● **Task statement**
Find "59: (586, 419, 5.37)" in the material below and restate exactly the line holding it together with every line that comes after.

● **The data**
::::::

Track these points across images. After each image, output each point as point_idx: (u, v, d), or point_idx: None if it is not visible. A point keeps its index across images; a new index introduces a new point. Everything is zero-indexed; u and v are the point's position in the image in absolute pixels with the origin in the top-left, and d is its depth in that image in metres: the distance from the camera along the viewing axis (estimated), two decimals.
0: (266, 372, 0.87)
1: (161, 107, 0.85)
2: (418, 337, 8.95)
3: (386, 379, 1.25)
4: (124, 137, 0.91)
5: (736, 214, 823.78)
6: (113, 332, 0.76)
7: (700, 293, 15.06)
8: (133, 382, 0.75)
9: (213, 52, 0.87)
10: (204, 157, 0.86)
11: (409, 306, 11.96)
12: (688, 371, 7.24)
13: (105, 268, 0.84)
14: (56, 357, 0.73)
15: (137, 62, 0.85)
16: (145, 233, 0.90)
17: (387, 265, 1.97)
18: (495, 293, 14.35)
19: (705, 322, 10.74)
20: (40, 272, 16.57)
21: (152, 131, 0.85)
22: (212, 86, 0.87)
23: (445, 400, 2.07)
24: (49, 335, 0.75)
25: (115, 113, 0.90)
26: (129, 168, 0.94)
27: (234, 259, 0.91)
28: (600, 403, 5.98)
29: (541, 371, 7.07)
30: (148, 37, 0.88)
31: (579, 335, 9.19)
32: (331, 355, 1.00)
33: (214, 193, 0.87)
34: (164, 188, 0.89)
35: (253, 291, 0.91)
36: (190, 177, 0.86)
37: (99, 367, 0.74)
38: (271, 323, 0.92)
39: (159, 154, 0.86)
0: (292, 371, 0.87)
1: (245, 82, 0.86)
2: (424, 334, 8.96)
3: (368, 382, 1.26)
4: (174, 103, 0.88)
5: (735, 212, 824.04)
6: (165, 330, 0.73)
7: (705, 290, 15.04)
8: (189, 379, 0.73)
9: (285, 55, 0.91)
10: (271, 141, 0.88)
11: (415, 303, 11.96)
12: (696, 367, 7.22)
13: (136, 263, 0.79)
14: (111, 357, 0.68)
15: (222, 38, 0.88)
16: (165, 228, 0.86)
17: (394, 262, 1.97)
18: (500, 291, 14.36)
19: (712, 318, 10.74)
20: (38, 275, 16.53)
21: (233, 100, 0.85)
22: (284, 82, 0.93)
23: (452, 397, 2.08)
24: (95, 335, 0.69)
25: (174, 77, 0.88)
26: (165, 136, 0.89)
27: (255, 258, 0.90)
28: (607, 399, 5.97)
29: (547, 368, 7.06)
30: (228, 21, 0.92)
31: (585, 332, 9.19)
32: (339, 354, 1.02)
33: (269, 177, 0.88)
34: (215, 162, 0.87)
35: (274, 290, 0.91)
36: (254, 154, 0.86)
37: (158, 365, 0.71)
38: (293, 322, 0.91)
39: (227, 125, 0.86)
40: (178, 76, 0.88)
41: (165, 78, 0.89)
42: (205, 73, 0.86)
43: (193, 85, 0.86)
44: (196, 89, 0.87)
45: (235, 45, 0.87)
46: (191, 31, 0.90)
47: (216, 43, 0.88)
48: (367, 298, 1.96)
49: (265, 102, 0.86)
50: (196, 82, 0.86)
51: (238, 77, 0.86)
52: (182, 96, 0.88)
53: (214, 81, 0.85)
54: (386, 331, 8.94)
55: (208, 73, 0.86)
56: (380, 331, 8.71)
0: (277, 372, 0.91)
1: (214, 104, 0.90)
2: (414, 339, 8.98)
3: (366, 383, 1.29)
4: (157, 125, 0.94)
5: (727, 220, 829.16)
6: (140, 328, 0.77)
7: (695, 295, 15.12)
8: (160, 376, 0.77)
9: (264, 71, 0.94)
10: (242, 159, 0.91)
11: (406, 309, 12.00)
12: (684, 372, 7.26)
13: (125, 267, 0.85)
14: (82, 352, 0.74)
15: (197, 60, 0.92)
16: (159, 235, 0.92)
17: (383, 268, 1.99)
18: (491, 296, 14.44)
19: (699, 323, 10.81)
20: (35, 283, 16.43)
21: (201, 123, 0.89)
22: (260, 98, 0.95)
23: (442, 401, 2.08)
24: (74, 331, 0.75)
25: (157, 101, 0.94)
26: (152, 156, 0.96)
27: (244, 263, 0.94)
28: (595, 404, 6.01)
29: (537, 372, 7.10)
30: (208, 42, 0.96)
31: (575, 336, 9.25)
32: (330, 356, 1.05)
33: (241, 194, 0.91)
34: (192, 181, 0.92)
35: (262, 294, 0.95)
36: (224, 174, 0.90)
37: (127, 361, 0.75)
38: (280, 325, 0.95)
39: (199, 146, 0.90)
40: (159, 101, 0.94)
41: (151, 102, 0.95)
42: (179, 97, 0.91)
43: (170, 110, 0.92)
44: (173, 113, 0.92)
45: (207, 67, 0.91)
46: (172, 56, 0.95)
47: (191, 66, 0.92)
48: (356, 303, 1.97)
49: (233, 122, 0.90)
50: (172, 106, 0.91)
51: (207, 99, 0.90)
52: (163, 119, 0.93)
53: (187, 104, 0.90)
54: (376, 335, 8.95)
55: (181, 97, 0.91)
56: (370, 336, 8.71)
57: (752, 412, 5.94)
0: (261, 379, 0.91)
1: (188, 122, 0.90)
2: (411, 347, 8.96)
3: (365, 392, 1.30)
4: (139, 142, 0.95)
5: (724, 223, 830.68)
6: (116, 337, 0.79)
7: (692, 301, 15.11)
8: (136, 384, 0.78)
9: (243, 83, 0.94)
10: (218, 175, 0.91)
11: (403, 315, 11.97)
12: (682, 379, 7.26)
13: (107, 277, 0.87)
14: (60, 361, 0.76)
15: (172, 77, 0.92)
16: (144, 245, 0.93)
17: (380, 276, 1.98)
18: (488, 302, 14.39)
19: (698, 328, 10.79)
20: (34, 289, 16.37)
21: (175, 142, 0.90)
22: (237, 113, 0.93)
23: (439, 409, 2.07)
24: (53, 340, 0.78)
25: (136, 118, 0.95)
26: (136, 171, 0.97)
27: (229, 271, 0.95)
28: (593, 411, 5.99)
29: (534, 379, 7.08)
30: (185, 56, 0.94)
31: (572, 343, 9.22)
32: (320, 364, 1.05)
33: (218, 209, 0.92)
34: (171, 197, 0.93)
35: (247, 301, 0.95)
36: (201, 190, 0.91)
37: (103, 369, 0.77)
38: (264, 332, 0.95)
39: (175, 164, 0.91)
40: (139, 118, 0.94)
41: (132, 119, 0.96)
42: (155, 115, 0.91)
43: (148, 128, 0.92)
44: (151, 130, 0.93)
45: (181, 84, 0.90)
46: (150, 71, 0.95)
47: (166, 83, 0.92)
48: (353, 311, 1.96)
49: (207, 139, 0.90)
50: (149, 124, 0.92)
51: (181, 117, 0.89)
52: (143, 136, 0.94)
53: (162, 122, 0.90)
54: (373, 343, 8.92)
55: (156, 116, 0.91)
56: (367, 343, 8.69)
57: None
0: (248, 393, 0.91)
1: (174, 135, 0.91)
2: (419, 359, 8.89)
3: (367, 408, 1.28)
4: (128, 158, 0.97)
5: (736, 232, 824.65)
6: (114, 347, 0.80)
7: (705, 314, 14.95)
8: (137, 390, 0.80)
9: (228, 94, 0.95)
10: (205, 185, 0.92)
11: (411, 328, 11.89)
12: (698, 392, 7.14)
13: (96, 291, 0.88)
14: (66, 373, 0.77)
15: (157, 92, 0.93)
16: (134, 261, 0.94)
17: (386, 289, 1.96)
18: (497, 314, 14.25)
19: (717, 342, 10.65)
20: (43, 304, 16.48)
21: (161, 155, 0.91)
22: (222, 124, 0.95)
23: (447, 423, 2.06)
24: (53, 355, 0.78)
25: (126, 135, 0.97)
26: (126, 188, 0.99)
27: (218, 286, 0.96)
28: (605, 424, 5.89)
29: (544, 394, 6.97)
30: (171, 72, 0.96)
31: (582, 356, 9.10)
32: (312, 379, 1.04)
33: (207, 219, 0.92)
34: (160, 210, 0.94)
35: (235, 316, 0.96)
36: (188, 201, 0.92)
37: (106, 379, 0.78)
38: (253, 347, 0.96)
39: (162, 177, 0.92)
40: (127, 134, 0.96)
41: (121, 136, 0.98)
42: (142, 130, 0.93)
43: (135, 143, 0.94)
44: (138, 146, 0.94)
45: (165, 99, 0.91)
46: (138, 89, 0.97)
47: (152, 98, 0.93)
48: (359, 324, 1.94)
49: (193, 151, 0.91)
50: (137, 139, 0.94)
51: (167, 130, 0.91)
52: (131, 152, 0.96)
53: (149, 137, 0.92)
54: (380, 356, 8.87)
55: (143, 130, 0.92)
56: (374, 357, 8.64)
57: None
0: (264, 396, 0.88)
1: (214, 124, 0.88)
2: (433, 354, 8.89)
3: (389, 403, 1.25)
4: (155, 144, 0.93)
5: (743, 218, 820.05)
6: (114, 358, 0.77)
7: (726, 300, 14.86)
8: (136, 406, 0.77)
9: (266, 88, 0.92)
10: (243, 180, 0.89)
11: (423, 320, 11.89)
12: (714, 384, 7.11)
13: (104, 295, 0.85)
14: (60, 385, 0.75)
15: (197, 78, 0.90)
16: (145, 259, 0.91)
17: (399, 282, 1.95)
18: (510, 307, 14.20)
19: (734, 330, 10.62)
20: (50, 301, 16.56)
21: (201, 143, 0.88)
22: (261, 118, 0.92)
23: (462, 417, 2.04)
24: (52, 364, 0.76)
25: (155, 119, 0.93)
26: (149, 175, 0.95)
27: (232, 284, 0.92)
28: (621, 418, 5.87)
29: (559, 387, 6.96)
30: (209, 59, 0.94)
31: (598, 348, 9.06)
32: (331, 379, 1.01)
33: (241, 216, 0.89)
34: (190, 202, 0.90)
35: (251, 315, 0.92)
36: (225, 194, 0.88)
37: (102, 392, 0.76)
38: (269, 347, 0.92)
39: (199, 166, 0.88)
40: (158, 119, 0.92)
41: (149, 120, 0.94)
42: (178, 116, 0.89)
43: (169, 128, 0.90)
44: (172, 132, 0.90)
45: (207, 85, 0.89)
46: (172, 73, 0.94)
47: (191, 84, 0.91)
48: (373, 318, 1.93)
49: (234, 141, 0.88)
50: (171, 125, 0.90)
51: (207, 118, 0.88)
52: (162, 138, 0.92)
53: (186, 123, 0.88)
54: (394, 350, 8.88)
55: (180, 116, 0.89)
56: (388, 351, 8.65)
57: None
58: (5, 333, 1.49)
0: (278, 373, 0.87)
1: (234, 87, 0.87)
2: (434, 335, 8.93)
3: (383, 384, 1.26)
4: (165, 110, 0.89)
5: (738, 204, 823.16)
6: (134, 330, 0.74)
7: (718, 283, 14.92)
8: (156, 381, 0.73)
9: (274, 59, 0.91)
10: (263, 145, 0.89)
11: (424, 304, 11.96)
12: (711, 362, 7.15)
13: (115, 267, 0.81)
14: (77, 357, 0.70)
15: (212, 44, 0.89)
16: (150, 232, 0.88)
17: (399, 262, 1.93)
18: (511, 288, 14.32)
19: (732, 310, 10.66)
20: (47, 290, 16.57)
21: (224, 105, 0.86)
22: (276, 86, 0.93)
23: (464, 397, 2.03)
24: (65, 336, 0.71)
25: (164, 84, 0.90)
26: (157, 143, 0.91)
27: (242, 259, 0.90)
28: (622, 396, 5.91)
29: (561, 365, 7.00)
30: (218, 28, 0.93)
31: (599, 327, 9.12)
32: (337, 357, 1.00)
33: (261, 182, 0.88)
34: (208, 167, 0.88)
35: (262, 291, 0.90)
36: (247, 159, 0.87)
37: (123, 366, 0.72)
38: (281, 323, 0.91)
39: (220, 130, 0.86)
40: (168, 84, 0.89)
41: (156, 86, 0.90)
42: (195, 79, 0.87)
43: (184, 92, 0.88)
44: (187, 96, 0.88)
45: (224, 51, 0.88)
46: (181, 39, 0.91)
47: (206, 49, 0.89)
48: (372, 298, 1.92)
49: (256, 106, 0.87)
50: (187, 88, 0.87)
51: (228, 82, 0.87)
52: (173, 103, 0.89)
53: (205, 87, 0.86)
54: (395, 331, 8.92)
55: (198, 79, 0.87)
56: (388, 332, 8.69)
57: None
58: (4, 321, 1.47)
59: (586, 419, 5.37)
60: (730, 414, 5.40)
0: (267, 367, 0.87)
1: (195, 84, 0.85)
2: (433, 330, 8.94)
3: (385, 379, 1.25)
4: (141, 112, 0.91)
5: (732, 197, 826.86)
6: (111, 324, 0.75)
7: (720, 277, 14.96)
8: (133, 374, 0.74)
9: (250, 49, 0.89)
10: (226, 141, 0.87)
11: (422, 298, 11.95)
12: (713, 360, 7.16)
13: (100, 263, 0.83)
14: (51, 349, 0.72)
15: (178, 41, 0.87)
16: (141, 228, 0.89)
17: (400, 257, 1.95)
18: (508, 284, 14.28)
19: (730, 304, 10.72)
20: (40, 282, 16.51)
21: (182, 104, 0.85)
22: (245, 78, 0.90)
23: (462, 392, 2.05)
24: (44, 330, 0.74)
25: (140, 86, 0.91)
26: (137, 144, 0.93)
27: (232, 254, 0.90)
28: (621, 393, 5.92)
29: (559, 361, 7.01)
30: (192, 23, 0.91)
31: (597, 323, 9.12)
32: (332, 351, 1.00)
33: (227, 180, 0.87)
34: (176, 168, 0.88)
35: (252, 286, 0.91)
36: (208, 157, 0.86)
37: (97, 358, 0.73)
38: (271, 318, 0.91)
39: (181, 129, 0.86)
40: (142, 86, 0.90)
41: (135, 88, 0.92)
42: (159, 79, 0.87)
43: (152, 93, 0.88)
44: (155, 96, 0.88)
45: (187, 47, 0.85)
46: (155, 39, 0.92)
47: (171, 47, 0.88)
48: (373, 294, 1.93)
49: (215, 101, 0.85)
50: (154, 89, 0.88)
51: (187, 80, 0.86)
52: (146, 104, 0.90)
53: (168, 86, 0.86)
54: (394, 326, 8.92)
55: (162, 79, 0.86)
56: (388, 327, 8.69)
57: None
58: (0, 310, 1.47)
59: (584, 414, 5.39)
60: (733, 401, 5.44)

::::::

● **Answer area**
59: (586, 419, 5.37)
60: (730, 414, 5.40)
0: (267, 367, 0.87)
1: (195, 84, 0.85)
2: (433, 330, 8.94)
3: (385, 379, 1.25)
4: (141, 112, 0.91)
5: (732, 197, 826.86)
6: (111, 324, 0.75)
7: (720, 277, 14.96)
8: (133, 374, 0.74)
9: (250, 49, 0.89)
10: (226, 141, 0.87)
11: (422, 298, 11.95)
12: (713, 360, 7.16)
13: (100, 263, 0.83)
14: (51, 349, 0.72)
15: (178, 41, 0.87)
16: (141, 228, 0.89)
17: (400, 257, 1.95)
18: (508, 284, 14.28)
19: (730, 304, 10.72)
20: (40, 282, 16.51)
21: (182, 104, 0.85)
22: (245, 78, 0.90)
23: (462, 392, 2.05)
24: (44, 330, 0.74)
25: (140, 86, 0.91)
26: (137, 144, 0.93)
27: (232, 254, 0.90)
28: (621, 393, 5.92)
29: (559, 361, 7.01)
30: (192, 23, 0.91)
31: (597, 323, 9.12)
32: (332, 351, 1.00)
33: (227, 180, 0.87)
34: (176, 168, 0.88)
35: (252, 286, 0.91)
36: (208, 157, 0.86)
37: (97, 358, 0.73)
38: (271, 318, 0.91)
39: (181, 129, 0.86)
40: (142, 86, 0.90)
41: (135, 88, 0.92)
42: (159, 79, 0.87)
43: (152, 93, 0.88)
44: (155, 96, 0.88)
45: (187, 47, 0.85)
46: (155, 39, 0.92)
47: (171, 47, 0.88)
48: (373, 294, 1.93)
49: (215, 101, 0.85)
50: (154, 89, 0.88)
51: (187, 80, 0.86)
52: (146, 104, 0.90)
53: (168, 86, 0.86)
54: (394, 326, 8.92)
55: (162, 79, 0.86)
56: (388, 327, 8.69)
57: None
58: (0, 310, 1.47)
59: (584, 414, 5.39)
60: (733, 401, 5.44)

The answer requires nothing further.